Exercise:
Give all of the data again exactly as written, omitting every image.

Provided data:
++++++++++
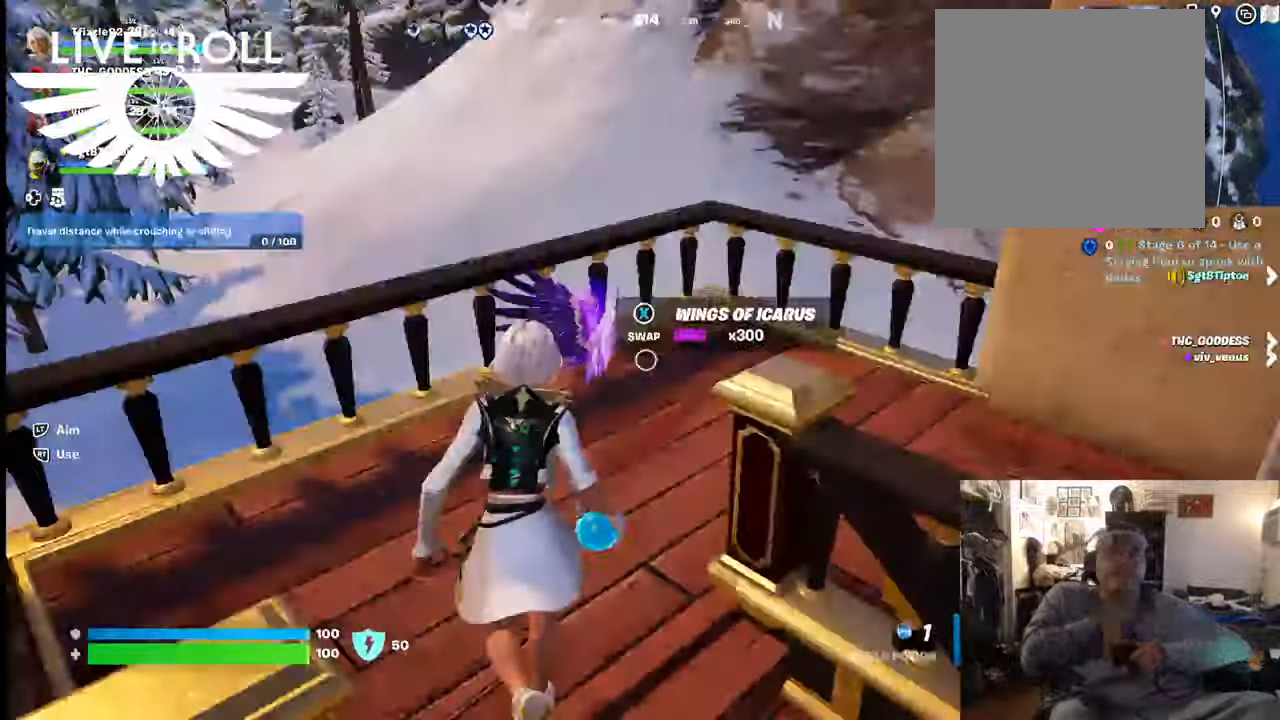
{"buttons": ["X"], "left_stick": "down-right", "right_stick": "center", "events": [[134, "left_stick", "center"], [200, "left_stick", "down-right"], [200, "right_stick", "center"], [500, "X", "down"]]}
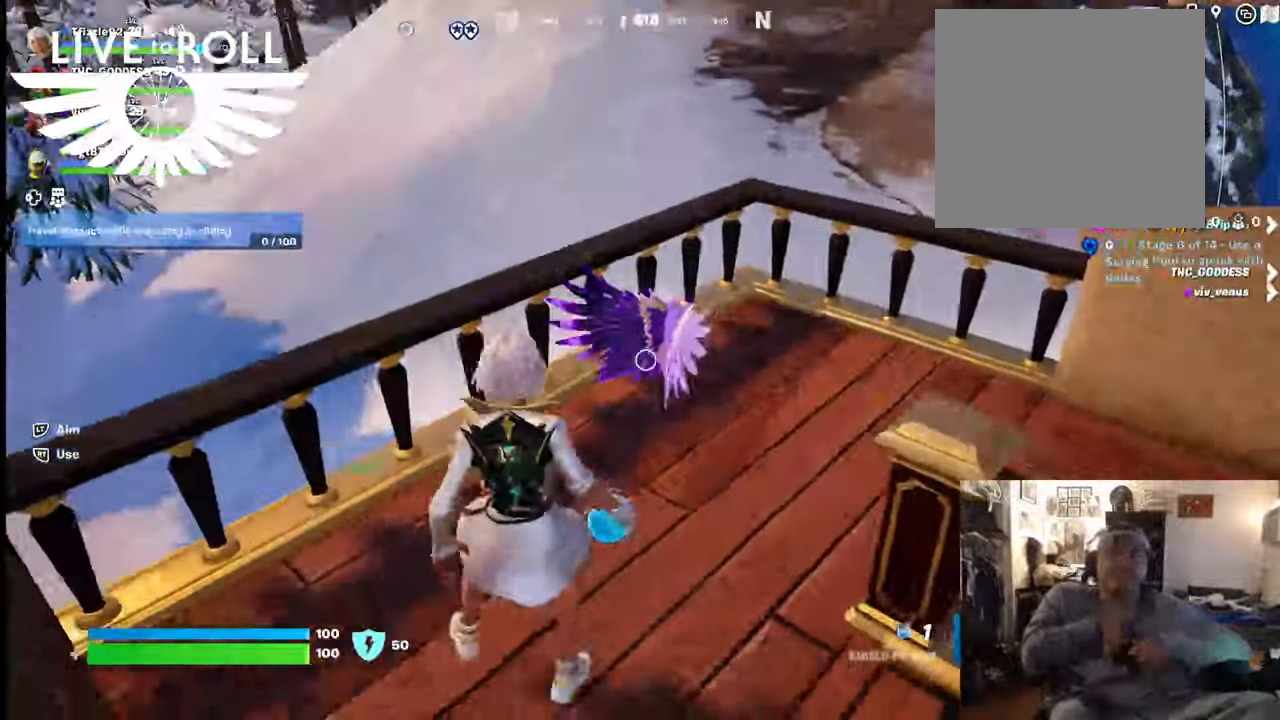
{"buttons": [], "left_stick": "up", "right_stick": "center", "events": [[34, "left_stick", "center"], [100, "X", "up"], [100, "left_stick", "up-right"], [500, "left_stick", "up"]]}
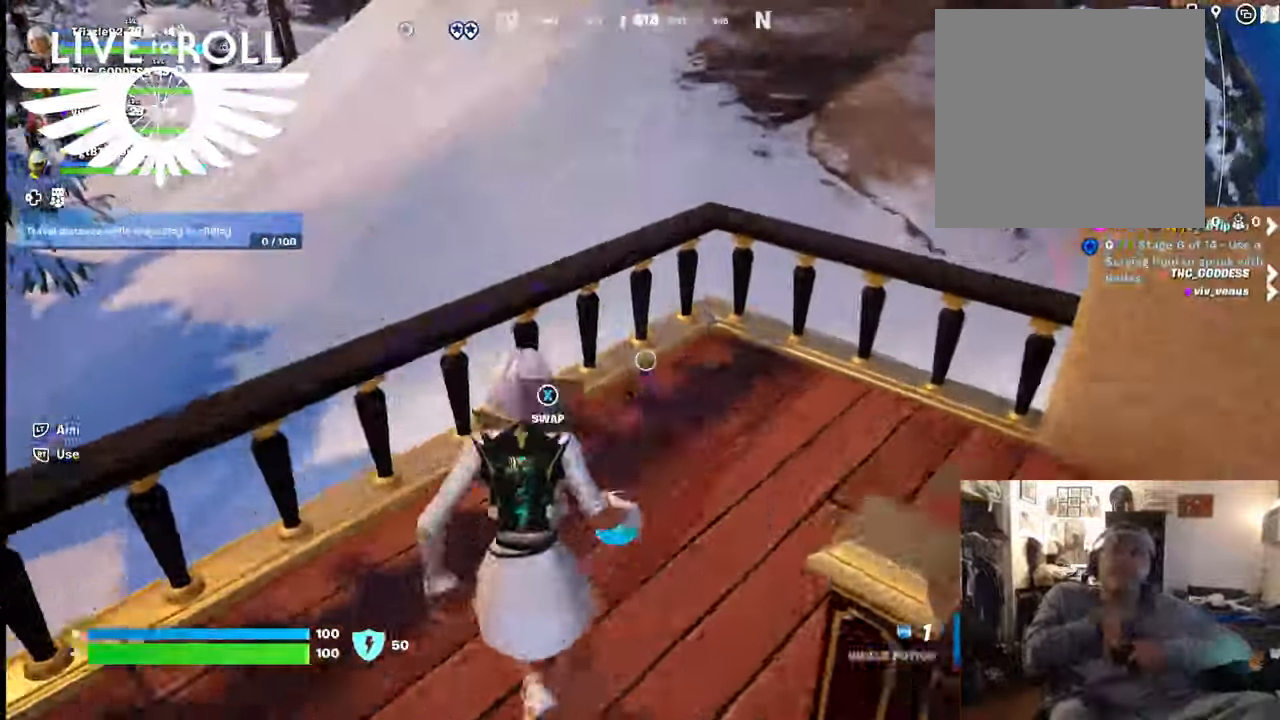
{"buttons": [], "left_stick": "center", "right_stick": "up-right", "events": [[134, "right_stick", "up-right"], [200, "left_stick", "up-left"], [334, "left_stick", "center"]]}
++++++++++
Solution to the problem:
{"buttons": ["X"], "left_stick": "down-right", "right_stick": "center", "events": [[134, "left_stick", "center"], [200, "left_stick", "down-right"], [200, "right_stick", "center"], [500, "X", "down"]]}
{"buttons": [], "left_stick": "up", "right_stick": "center", "events": [[34, "left_stick", "center"], [100, "X", "up"], [100, "left_stick", "up-right"], [500, "left_stick", "up"]]}
{"buttons": [], "left_stick": "center", "right_stick": "up-right", "events": [[134, "right_stick", "up-right"], [200, "left_stick", "up-left"], [334, "left_stick", "center"]]}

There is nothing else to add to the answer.